Directions for this task = Each line of the data must be given back verbatim, with pictures removed.

The data =
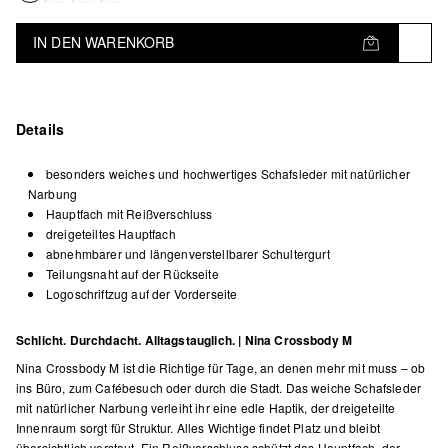
IN DEN WARENKORB
Details
besonders weiches und hochwertiges Schafsleder mit natürlicher
Narbung
Hauptfach mit Reißverschluss
dreigeteiltes Hauptfach
abnehmbarer und längenverstellbarer Schultergurt
Teilungsnaht auf der Rückseite
Logoschriftzug auf der Vorderseite
Schlicht. Durchdacht. Alltagstauglich. | Nina Crossbody M
Nina Crossbody M ist die Richtige für Tage, an denen mehr mit muss – ob
ins Büro, zum Cafébesuch oder durch die Stadt. Das weiche Schafsleder
mit natürlicher Narbung verleiht ihr eine edle Haptik, der dreigeteilte
Innenraum sorgt für Struktur. Alles Wichtige findet Platz und bleibt
übersichtlich verstaut. Ein Reißverschluss schützt das Hauptfach, der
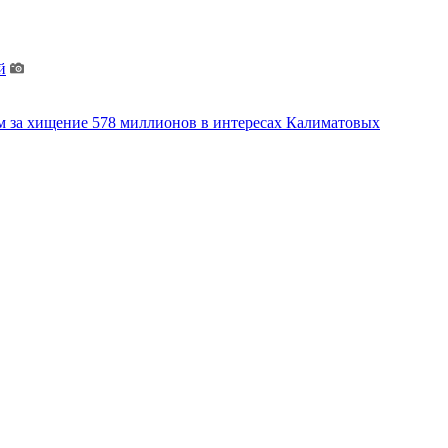
й
м за хищение 578 миллионов в интересах Калиматовых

Exercise output =
IN DEN WARENKORB
Details
besonders weiches und hochwertiges Schafsleder mit natürlicher
Narbung
Hauptfach mit Reißverschluss
dreigeteiltes Hauptfach
abnehmbarer und längenverstellbarer Schultergurt
Teilungsnaht auf der Rückseite
Logoschriftzug auf der Vorderseite
Schlicht. Durchdacht. Alltagstauglich. | Nina Crossbody M
Nina Crossbody M ist die Richtige für Tage, an denen mehr mit muss – ob
ins Büro, zum Cafébesuch oder durch die Stadt. Das weiche Schafsleder
mit natürlicher Narbung verleiht ihr eine edle Haptik, der dreigeteilte
Innenraum sorgt für Struktur. Alles Wichtige findet Platz und bleibt
übersichtlich verstaut. Ein Reißverschluss schützt das Hauptfach, der
й
м за хищение 578 миллионов в интересах Калиматовых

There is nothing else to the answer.